Another way of making a start is with an assignment, for instance, these two:
  1. The Mark: Repetition, Unity with Variation. Create a non objective painting by repeating a brushstroke (mark) all over. Create an area of interest by adjusting color and or value in an area of the painting. Artists: Alma Thomas, Joan Mitchell, Brice Marden, Jack Tworkov.
  2. The Grid:  Pattern, Variety, Emphasis. Create an asymmetrical composition based on an irregular grid. Color: Limited to a pair of complementary colors plus the use of white. Use a range of values. Look at Sean Scully, Paul Klee, Mondrian, West African Kente Cloth.

Broken into small steps, into attractive possibilities, this seems like it could be interesting and dare I say fun. I'll leave it a few days to decide whether to start...

Another thought -- why do people who could be happily drawing, or collaging (paper or fabric), or stitching, or making books or pots or clothing ... why, with this sort of creative expression happily to hand, do they set out to do something unknown, something difficult, something they risk never being satisfied with? What are they trying to prove, who are they trying to impress... Might it not be a better use of time to become more skilled in something that's less of a challenge?

3 comments:

Birdie said...

Given the post I assume that last question is for yourself?!

I begin each painting with no idea of what I will paint or how I will paint it. Or even if I can do it. That's the way I like it.

Textiles are a hobby for me and my process is different, more plans, it's easier really, that's why it's a hobby.

Painting though, that demands everything of me, my curiosity, my intelligence, my intuition, my knowledge, my experience and my willingness to takes risks, not to mention my creativity, emotions and love of colour.

And that I think is why I do things I don't know if I can do. Because nothing else is as satisfying as a task which engages every aspect of my being.

Maybe that's why everyone takes on such challenges?

Hello btw :)

Connie Rose said...

Excellent post! Thanks for Flora's video, I hadn't seen it before.

Beginning is difficult for me, too, and I feel flummoxed usually before I even begin.

I love what Birdie had to say, and perhaps it's a similar thing for me as well ~ once I get good enough at something, art quilting for instance, then it's time to move on to something else. I do think it's about the urge to branch out, try new things, challenge oneself. Surely you can't consider yourself not also doing this -- look at all the media you're constantly switching amongst.

Frequently I've disliked that I'm virtually always a beginner with a specific medium, and wish I had a lifetime body of work in one arena like so many other fantastic artists, in every medium. Alas, that's never been my way. It's always been about moving on, new challenges, learning new skills, etc., even though that's been very difficult at times.

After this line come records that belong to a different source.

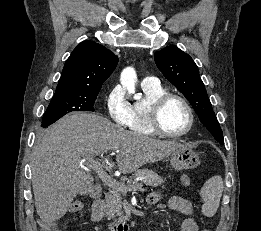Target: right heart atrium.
<instances>
[{
    "instance_id": "obj_1",
    "label": "right heart atrium",
    "mask_w": 261,
    "mask_h": 231,
    "mask_svg": "<svg viewBox=\"0 0 261 231\" xmlns=\"http://www.w3.org/2000/svg\"><path fill=\"white\" fill-rule=\"evenodd\" d=\"M106 109L111 120L119 126H127L130 113L128 102L123 88L119 85L113 87L105 101Z\"/></svg>"
}]
</instances>
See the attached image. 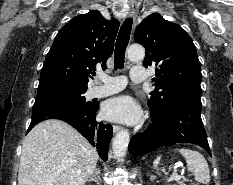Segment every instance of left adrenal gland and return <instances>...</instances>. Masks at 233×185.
Returning a JSON list of instances; mask_svg holds the SVG:
<instances>
[{
  "label": "left adrenal gland",
  "instance_id": "left-adrenal-gland-1",
  "mask_svg": "<svg viewBox=\"0 0 233 185\" xmlns=\"http://www.w3.org/2000/svg\"><path fill=\"white\" fill-rule=\"evenodd\" d=\"M153 177H154V176L150 175V179H151V180H153Z\"/></svg>",
  "mask_w": 233,
  "mask_h": 185
}]
</instances>
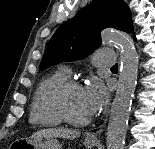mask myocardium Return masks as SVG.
Masks as SVG:
<instances>
[{
	"instance_id": "f54148a6",
	"label": "myocardium",
	"mask_w": 155,
	"mask_h": 149,
	"mask_svg": "<svg viewBox=\"0 0 155 149\" xmlns=\"http://www.w3.org/2000/svg\"><path fill=\"white\" fill-rule=\"evenodd\" d=\"M73 88H81V84L78 81L71 79H67L59 84L52 95L53 107L63 122L73 126H85L91 122V117L81 120L75 119L69 114L66 108L65 97L68 91Z\"/></svg>"
}]
</instances>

In every facet of life, though, I've started over so many times that I've begun to think of this as my karmic path in everything. To begin anew.

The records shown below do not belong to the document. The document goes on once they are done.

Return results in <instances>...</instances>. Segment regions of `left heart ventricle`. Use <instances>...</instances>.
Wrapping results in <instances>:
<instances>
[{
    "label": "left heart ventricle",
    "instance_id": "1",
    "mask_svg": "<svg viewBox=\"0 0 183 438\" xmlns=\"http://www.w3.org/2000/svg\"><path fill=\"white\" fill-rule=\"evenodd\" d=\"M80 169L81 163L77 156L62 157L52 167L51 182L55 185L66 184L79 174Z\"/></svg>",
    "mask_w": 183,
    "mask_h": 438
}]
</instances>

Thanks again for the great post!

Charlton Stitcher said...

I come to your thought-making comments via Connie's blog - which I've followed with great interest for some time now.

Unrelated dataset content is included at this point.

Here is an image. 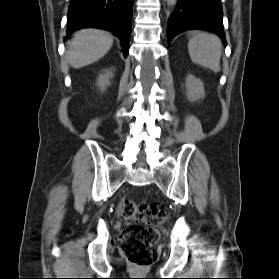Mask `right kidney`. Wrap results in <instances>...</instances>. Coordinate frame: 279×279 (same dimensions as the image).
<instances>
[{"label":"right kidney","instance_id":"ca27d5eb","mask_svg":"<svg viewBox=\"0 0 279 279\" xmlns=\"http://www.w3.org/2000/svg\"><path fill=\"white\" fill-rule=\"evenodd\" d=\"M113 77L112 70H105L103 74H100L97 79L98 87L104 91L107 86L110 85V79Z\"/></svg>","mask_w":279,"mask_h":279}]
</instances>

As to starting something new and something I couldn't do, when I retired almost 7 years ago, I took up textile art after very little specific previous experience but with a great deal of enthusiasm and a belief that given time I might be able to 'do it'. So perhaps that's some sort of answer to your question of why people start completely new things - a certain level of faith, maybe blind and misguided, but nevertheless faith, in themselves and their abilities.

Also, there was for me at that stage in my life, a wish to start something new and enthralling to give my life focus after giving up a very fulfilling job. I've discovered through this that staring anew can be exciting as well as intimidating. But it was more than time-filling.

All my adult life I'd told myself that, when I had time, I would go back intensively to the 'arty stuff' that I'd parked in my early 20s to earn a living. For me then, this new start was the result of a promise to myself that I knew I had to keep.

Returning to it has given me enormous enjoyment and introduced me to good friends, both here and in the 'real' world. What more could I want?